Ben olmalıyım; işte buna karşı!

Pazar günkü seçimlerde aynen böyle oldu.

Kurultaylarda Atatürk’ün adını, laikliği, Cumhuriyeti dilinden düşürmeyenler, bu ülkenin kurucusunun ve kuruluşunun en temel dürtüsünü unuttular.

Sürekli, agresif, aktif devrim.

Tüm ilkelerin yanında ışıl ışıl parlayan ve diğer ilkeleri ataletten, tabular haline gelmekten koruyacak olan inkilapçılık, ya da dillendirilmeyen söylenişiyle, devrimcilik.

Devinimi ilerlemenin önşartı olarak düşünen, ve seçimler sırasında, öncesinde ve sonrasında mimarlık için mimarlar grubunun düşüncelerine destek veren biri olarak kaybedilecek zamanlar için üzülüyorum.

Söylemlerin hastalıklı benzeşmelerinin ilan ettiği edilgen eylemsizlik güncesi bu sayfa sayfa yazıp okuduğumuz.

Eskinin zaferlerini diline dolayıp, kendi eylemsizliğini ve başarasızlığını gizleme dürtüsü bu. Yansıma: “1950 den beri süregelen karşı devrim / 1950’den beri kentlerin bozunması” tanımlamaları.

Devrim yanlısı olup da karşı devrimin tespitini yapan biri, kendisini o karşı devrimin güç kazanarak gelişmesinin bir nedeni olarak görmez.

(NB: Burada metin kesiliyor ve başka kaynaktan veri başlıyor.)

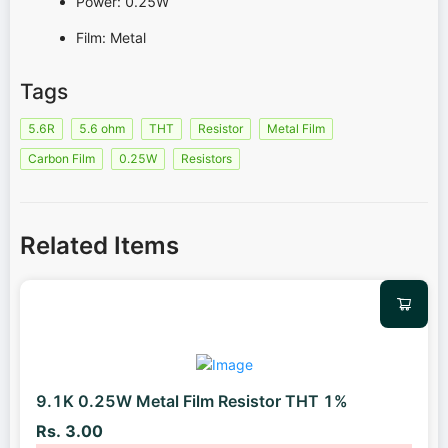
Power: 0.25W
Film: Metal
Tags
5.6R
5.6 ohm
THT
Resistor
Metal Film
Carbon Film
0.25W
Resistors
Related Items
9.1K 0.25W Metal Film Resistor THT 1%
Rs. 3.00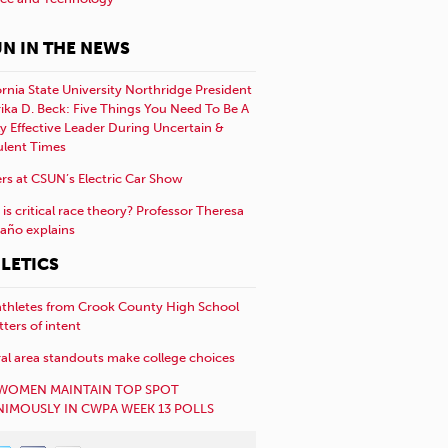
N IN THE NEWS
ornia State University Northridge President
rika D. Beck: Five Things You Need To Be A
y Effective Leader During Uncertain &
ulent Times
rs at CSUN’s Electric Car Show
is critical race theory? Professor Theresa
año explains
LETICS
athletes from Crook County High School
etters of intent
al area standouts make college choices
WOMEN MAINTAIN TOP SPOT
IMOUSLY IN CWPA WEEK 13 POLLS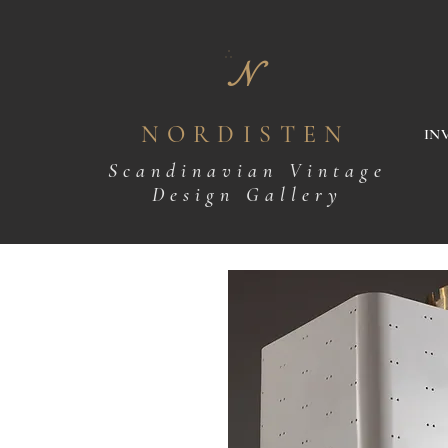
N
NORDISTEN
IN
Scandinavian Vintage
Design Gallery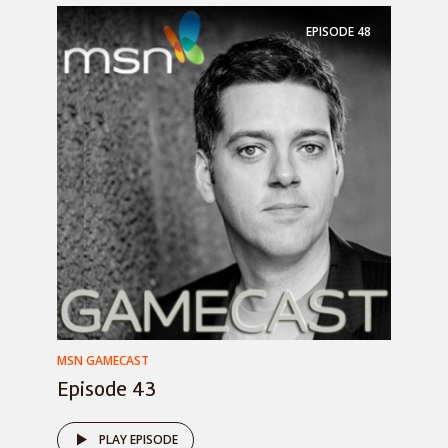
EPISODE
48
MSN GAMECAST
Episode 43
PLAY EPISODE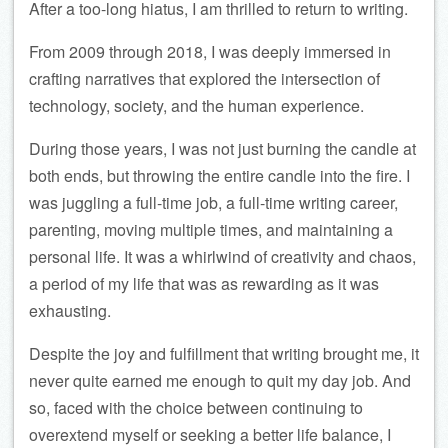
After a too-long hiatus, I am thrilled to return to writing.
From 2009 through 2018, I was deeply immersed in
crafting narratives that explored the intersection of
technology, society, and the human experience.
During those years, I was not just burning the candle at
both ends, but throwing the entire candle into the fire. I
was juggling a full-time job, a full-time writing career,
parenting, moving multiple times, and maintaining a
personal life. It was a whirlwind of creativity and chaos,
a period of my life that was as rewarding as it was
exhausting.
Despite the joy and fulfillment that writing brought me, it
never quite earned me enough to quit my day job. And
so, faced with the choice between continuing to
overextend myself or seeking a better life balance, I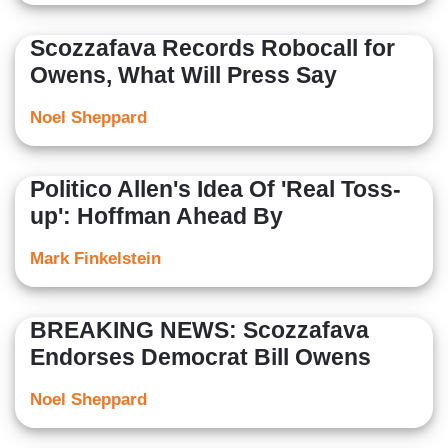
Scozzafava Records Robocall for
Owens, What Will Press Say
Noel Sheppard
Politico Allen's Idea Of 'Real Toss-
up': Hoffman Ahead By
Mark Finkelstein
BREAKING NEWS: Scozzafava
Endorses Democrat Bill Owens
Noel Sheppard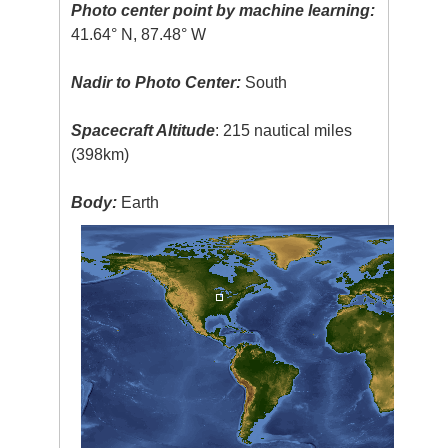
Photo center point by machine learning:
41.64° N, 87.48° W
Nadir to Photo Center:
South
Spacecraft Altitude
: 215 nautical miles
(398km)
Body:
Earth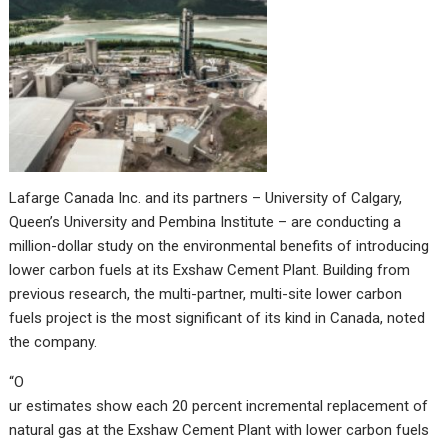
Lafarge Canada Inc. and its partners – University of Calgary,
Queen’s University and Pembina Institute – are conducting a
million-dollar study on the environmental benefits of introducing
lower carbon fuels at its Exshaw Cement Plant. Building from
previous research, the multi-partner, multi-site lower carbon
fuels project is the most significant of its kind in Canada, noted
the company.
“O
ur estimates show each 20 percent incremental replacement of
natural gas at the Exshaw Cement Plant with lower carbon fuels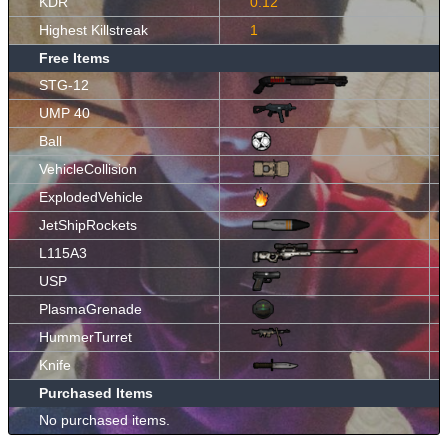
KDR
0.12
Highest Killstreak
1
Free Items
STG-12
UMP 40
Ball
VehicleCollision
ExplodedVehicle
JetShipRockets
L115A3
USP
PlasmaGrenade
HummerTurret
Knife
Purchased Items
No purchased items.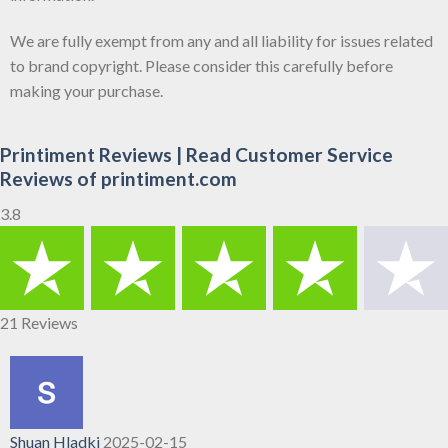
We are fully exempt from any and all liability for issues related
to brand copyright. Please consider this carefully before
making your purchase.
Printiment Reviews | Read Customer Service
Reviews of printiment.com
3.8
21 Reviews
Shuan Hladki
2025-02-15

Bugünden bakıp onu tanımlayabiliyorsa, ve o tanımlanan güçlenerek yarına etkiyorsa o durumda tanımlayan, karşı devrimin karşısında olan, o güçlenişin bir nedeni olarak neden kendisine, eylemlerine ya da eylemsizliklerine bakmaz?!

Kendisi dıştadır, tespit eder, eylemsizdir.

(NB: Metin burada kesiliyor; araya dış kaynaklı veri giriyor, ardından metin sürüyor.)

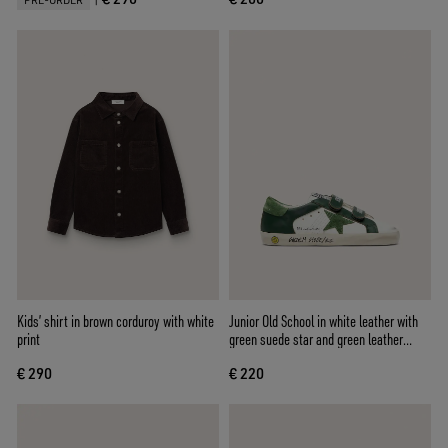
PRE-ORDER
Kids’ shirt in brown corduroy with white
Junior Old School in white leather with
print
green suede star and green leather
inserts
€ 290
€ 220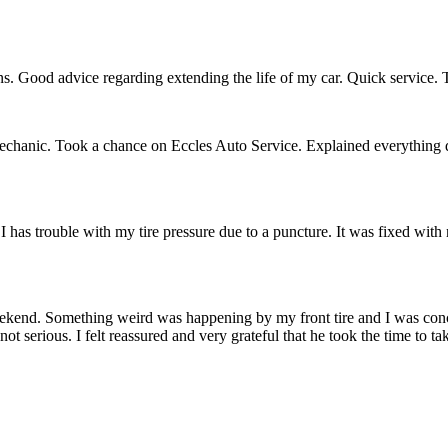
s. Good advice regarding extending the life of my car. Quick service. T
mechanic. Took a chance on Eccles Auto Service. Explained everything 
I has trouble with my tire pressure due to a puncture. It was fixed with 
weekend. Something weird was happening by my front tire and I was conc
 serious. I felt reassured and very grateful that he took the time to ta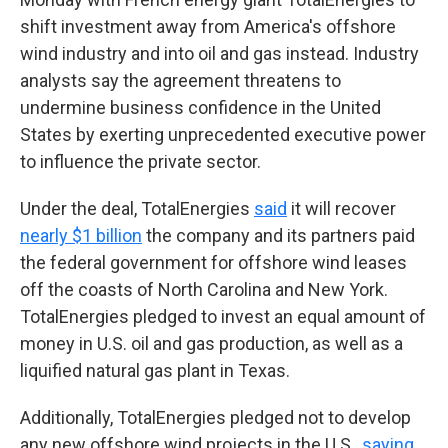
shift investment away from America's offshore
wind industry and into oil and gas instead. Industry
analysts say the agreement threatens to
undermine business confidence in the United
States by exerting unprecedented executive power
to influence the private sector.
Under the deal, TotalEnergies
said
it will recover
nearly $1 billion
the company and its partners paid
the federal government for offshore wind leases
off the coasts of North Carolina and New York.
TotalEnergies pledged to invest an equal amount of
money in U.S. oil and gas production, as well as a
liquified natural gas plant in Texas.
Additionally, TotalEnergies pledged not to develop
any new offshore wind projects in the U.S.,
saying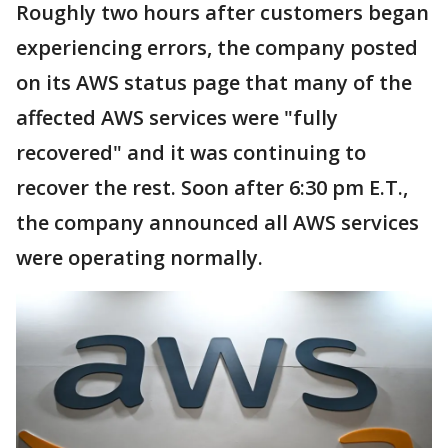
Roughly two hours after customers began
experiencing errors, the company posted
on its AWS status page that many of the
affected AWS services were "fully
recovered" and it was continuing to
recover the rest. Soon after 6:30 pm E.T.,
the company announced all AWS services
were operating normally.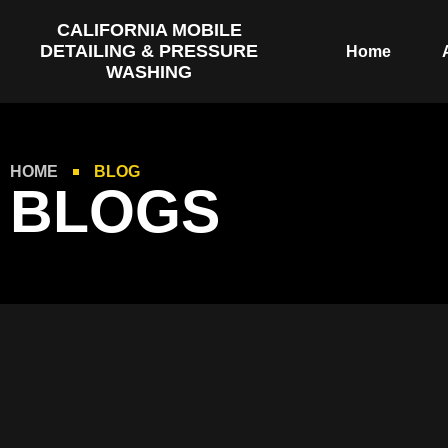
CALIFORNIA MOBILE
DETAILING & PRESSURE
Home
WASHING
HOME
BLOG
BLOGS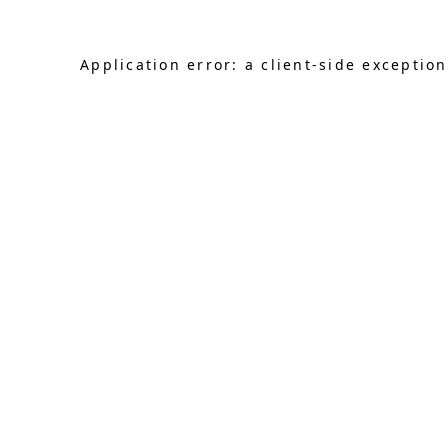
Application error: a client-side exceptio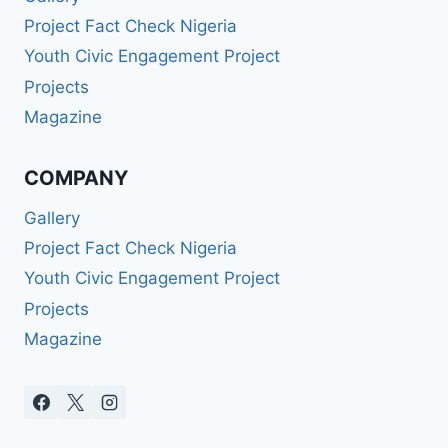
Project Fact Check Nigeria
Youth Civic Engagement Project
Projects
Magazine
COMPANY
Gallery
Project Fact Check Nigeria
Youth Civic Engagement Project
Projects
Magazine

Ama onu anlamlı kılan “karşı” daima ordadır, ve nedense hep güçlenir.

Kuban’ın vurguladığı, mimarlık ihtiyaç tipinin niteliği hakkında kendisinin ürünü, çözümü mimarlık tipi nedir?

Yoksa gösterdiği alana ilişkin söylemi sadece bir tespit mi?

O mimarlıklar orda birden bitmediğine göre, gün be gün onların biçimlenişi sırasında kendi eylemi ne olmuştur, olmuş mudur?

Şu anki o görüntü karşısında kendini ya da düşüncesini sorgulamış mıdır hiç?

_Aaaaa_

Bugün İstanbul denilen bu kentin, mimarlık ve kentsel hayatın işleyişleri adına yenilgilerinin sorumluluğu bugün mezun olan ya da son 15-20 yıldır mimarlık yapanlara mı aittir yoksa ülkenin ve kentin mimarlığını oluşturduğu iddasında olan daha eski nesillere mi?

Kurtuluş savaşı sonrasında, meclisteki milletvekillerinin birinin çocuğu, meclisi dolaşarak, elindeki anı defterine, meclis üyelerinin kurtuluş savaşı sırasında yaptıklarını, anılarını ve kendi hayatlarından çıkardıkları tavsiyeleri yazdırmaktadır. En son Atatürk çocuğun uzattığı deftere bir not yazar.

“Başkalarının başarılarının anılarıyla bu defteri dolduracağına, ilerde kendine ait başarıları yazdığın bir defterinin olması niyetiyle çalışman temennisi ile.” M.K.